*** Input data Section Begins ***
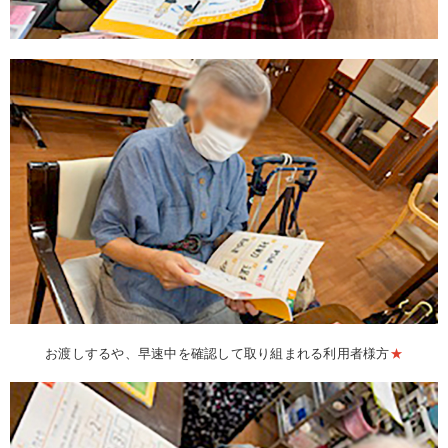
お渡しするや、早速中を確認して取り組まれる利用者様方
★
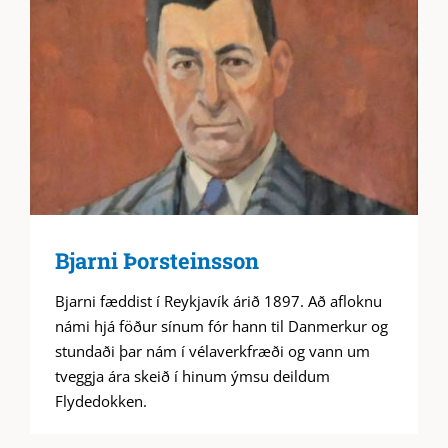
Bjarni Þorsteinsson
Bjarni fæddist í Reykjavík árið 1897. Að afloknu
námi hjá föður sínum fór hann til Danmerkur og
stundaði þar nám í vélaverkfræði og vann um
tveggja ára skeið í hinum ýmsu deildum
Flydedokken.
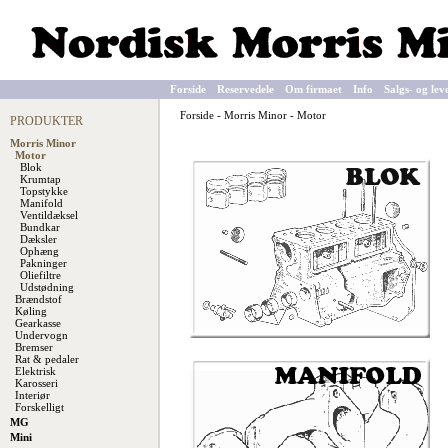
Forside
Reservedele
Om firmaet
Info
Salgs- og lev
Forside
-
Morris Minor
-
Motor
PRODUKTER
Morris Minor
Motor
Blok
Krumtap
Topstykke
Manifold
Ventildæksel
Bundkar
Dæksler
Ophæng
Pakninger
Oliefiltre
Udstødning
Brændstof
Køling
Gearkasse
Undervogn
Bremser
Rat & pedaler
Elektrisk
Karosseri
Interiør
Forskelligt
MG
Mini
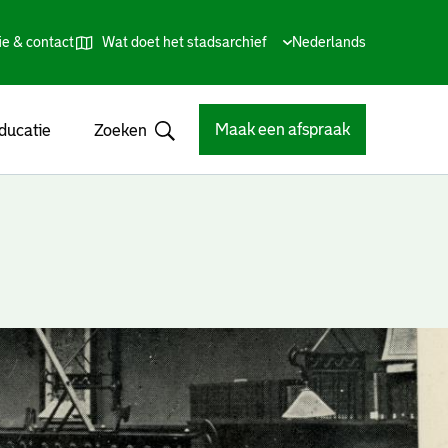
ie & contact
Wat doet het stadsarchief
Huidige
Nederlands
,
Talen
taal:
Kies
andere
taal
Maak een afspraak
ducatie
Zoeken
Open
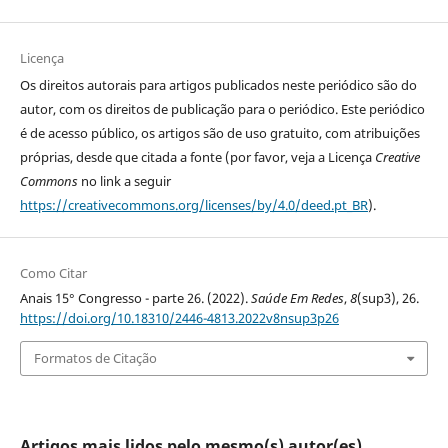
Licença
Os direitos autorais para artigos publicados neste periódico são do
autor, com os direitos de publicação para o periódico. Este periódico
é de acesso público, os artigos são de uso gratuito, com atribuições
próprias, desde que citada a fonte (por favor, veja a Licença
Creative
Commons
no link a seguir
https://creativecommons.org/licenses/by/4.0/deed.pt_BR
).
Como Citar
Anais 15° Congresso - parte 26. (2022).
Saúde Em Redes
,
8
(sup3), 26.
https://doi.org/10.18310/2446-4813.2022v8nsup3p26
Formatos de Citação
Artigos mais lidos pelo mesmo(s) autor(es)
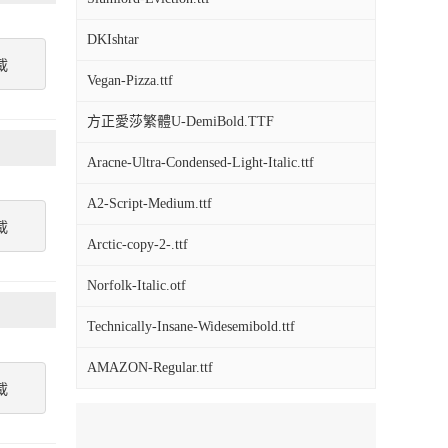
DKIshtar
載
Vegan-Pizza.ttf
方正愛莎繁體U-DemiBold.TTF
Aracne-Ultra-Condensed-Light-Italic.ttf
A2-Script-Medium.ttf
載
Arctic-copy-2-.ttf
Norfolk-Italic.otf
Technically-Insane-Widesemibold.ttf
AMAZON-Regular.ttf
載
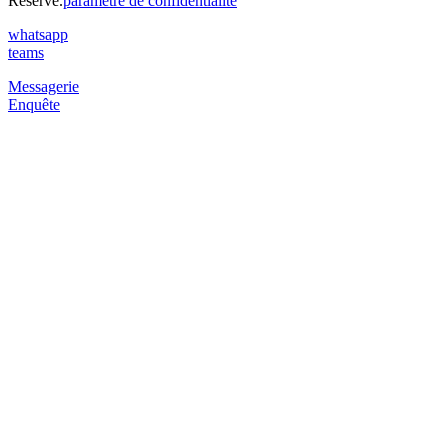
Réservé.
paramètre de confidentialité
whatsapp
teams
Messagerie
Enquête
*** Input data Section Ends ***
Task description:
If a record contains a picture, leave the picture out and return everything else exactly.

Answer box:
お渡しするや、早速中を確認して取り組まれる利用者様方
★
Bjarni Þorsteinsson
Bjarni fæddist í Reykjavík árið 1897. Að afloknu
námi hjá föður sínum fór hann til Danmerkur og
stundaði þar nám í vélaverkfræði og vann um
tveggja ára skeið í hinum ýmsu deildum
Flydedokken.
Forside
Reservedele
Om firmaet
Info
Salgs- og lev
Forside
-
Morris Minor
-
Motor
PRODUKTER
Morris Minor
Motor
Blok
Krumtap
Topstykke
Manifold
Ventildæksel
Bundkar
Dæksler
Ophæng
Pakninger
Oliefiltre
Udstødning
Brændstof
Køling
Gearkasse
Undervogn
Bremser
Rat & pedaler
Elektrisk
Karosseri
Interiør
Forskelligt
MG
Mini
ie & contact
Wat doet het stadsarchief
Huidige
Nederlands
,
Talen
taal:
Kies
andere
taal
Maak een afspraak
ducatie
Zoeken
Open
Licença
Os direitos autorais para artigos publicados neste periódico são do
autor, com os direitos de publicação para o periódico. Este periódico
é de acesso público, os artigos são de uso gratuito, com atribuições
próprias, desde que citada a fonte (por favor, veja a Licença
Creative
Commons
no link a seguir
https://creativecommons.org/licenses/by/4.0/deed.pt_BR
).
Como Citar
Anais 15° Congresso - parte 26. (2022).
Saúde Em Redes
,
8
(sup3), 26.
https://doi.org/10.18310/2446-4813.2022v8nsup3p26
Formatos de Citação
Artigos mais lidos pelo mesmo(s) autor(es)
DKIshtar
載
Vegan-Pizza.ttf
方正愛莎繁體U-DemiBold.TTF
Aracne-Ultra-Condensed-Light-Italic.ttf
A2-Script-Medium.ttf
載
Arctic-copy-2-.ttf
Norfolk-Italic.otf
Technically-Insane-Widesemibold.ttf
AMAZON-Regular.ttf
載
Réservé.
paramètre de confidentialité
whatsapp
teams
Messagerie
Enquête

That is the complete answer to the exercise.